(TASK ITEM):
Copy every line of text from the stored items below character for character, leaving out the pictures.

Stored items:
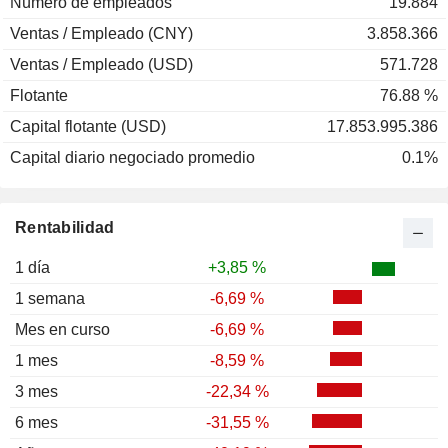
Número de empleados
19.884
Ventas / Empleado (CNY)
3.858.366
Ventas / Empleado (USD)
571.728
Flotante
76.88 %
Capital flotante (USD)
17.853.995.386
Capital diario negociado promedio
0.1%
Rentabilidad
1 día
+3,85 %
1 semana
-6,69 %
Mes en curso
-6,69 %
1 mes
-8,59 %
3 mes
-22,34 %
6 mes
-31,55 %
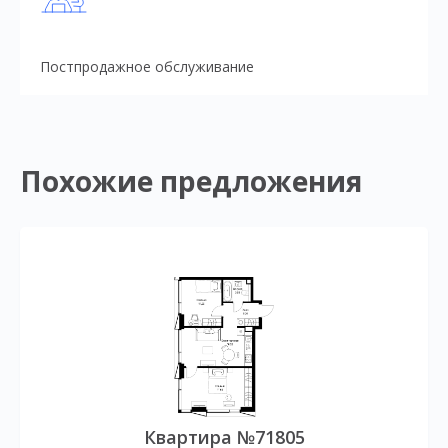
Постпродажное обслуживание
Похожие предложения
Квартира №71805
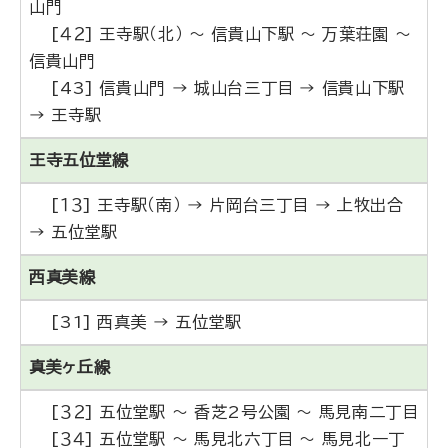
山門
[４２] 王寺駅（北） ～ 信貴山下駅 ～ 万葉荘園 ～
信貴山門
[43] 信貴山門 → 城山台三丁目 → 信貴山下駅
→ 王寺駅
王寺五位堂線
[１３] 王寺駅（南） → 片岡台三丁目 → 上牧出合
→ 五位堂駅
西真美線
[31] 西真美 → 五位堂駅
真美ヶ丘線
[３２] 五位堂駅 ～ 香芝2号公園 ～ 馬見南二丁目
[３４] 五位堂駅 ～ 馬見北六丁目 ～ 馬見北一丁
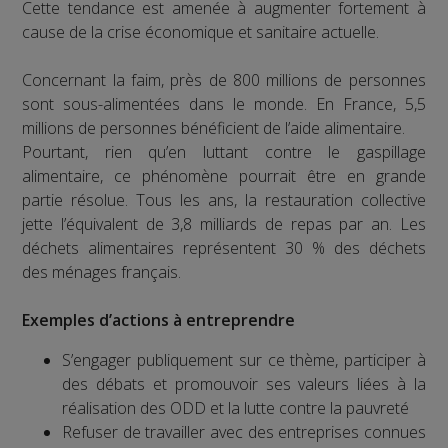
Cette tendance est amenée à augmenter fortement à
cause de la crise économique et sanitaire actuelle.
Concernant la faim, près de 800 millions de personnes
sont sous-alimentées dans le monde. En France, 5,5
millions de personnes bénéficient de l’aide alimentaire.
Pourtant, rien qu’en luttant contre le gaspillage
alimentaire, ce phénomène pourrait être en grande
partie résolue. Tous les ans, la restauration collective
jette l’équivalent de 3,8 milliards de repas par an. Les
déchets alimentaires représentent 30 % des déchets
des ménages français.
Exemples d’actions à entreprendre
S’engager publiquement sur ce thème, participer à
des débats et promouvoir ses valeurs liées à la
réalisation des ODD et la lutte contre la pauvreté
Refuser de travailler avec des entreprises connues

(ANSWER TO THIS EXERCISE):
Número de empleados
19.884
Ventas / Empleado (CNY)
3.858.366
Ventas / Empleado (USD)
571.728
Flotante
76.88 %
Capital flotante (USD)
17.853.995.386
Capital diario negociado promedio
0.1%
Rentabilidad
1 día
+3,85 %
1 semana
-6,69 %
Mes en curso
-6,69 %
1 mes
-8,59 %
3 mes
-22,34 %
6 mes
-31,55 %
Постпродажное обслуживание
Похожие предложения
Квартира №71805
山門
[４２] 王寺駅（北） ～ 信貴山下駅 ～ 万葉荘園 ～
信貴山門
[43] 信貴山門 → 城山台三丁目 → 信貴山下駅
→ 王寺駅
王寺五位堂線
[１３] 王寺駅（南） → 片岡台三丁目 → 上牧出合
→ 五位堂駅
西真美線
[31] 西真美 → 五位堂駅
真美ヶ丘線
[３２] 五位堂駅 ～ 香芝2号公園 ～ 馬見南二丁目
[３４] 五位堂駅 ～ 馬見北六丁目 ～ 馬見北一丁
Cette tendance est amenée à augmenter fortement à
cause de la crise économique et sanitaire actuelle.
Concernant la faim, près de 800 millions de personnes
sont sous-alimentées dans le monde. En France, 5,5
millions de personnes bénéficient de l’aide alimentaire.
Pourtant, rien qu’en luttant contre le gaspillage
alimentaire, ce phénomène pourrait être en grande
partie résolue. Tous les ans, la restauration collective
jette l’équivalent de 3,8 milliards de repas par an. Les
déchets alimentaires représentent 30 % des déchets
des ménages français.
Exemples d’actions à entreprendre
S’engager publiquement sur ce thème, participer à
des débats et promouvoir ses valeurs liées à la
réalisation des ODD et la lutte contre la pauvreté
Refuser de travailler avec des entreprises connues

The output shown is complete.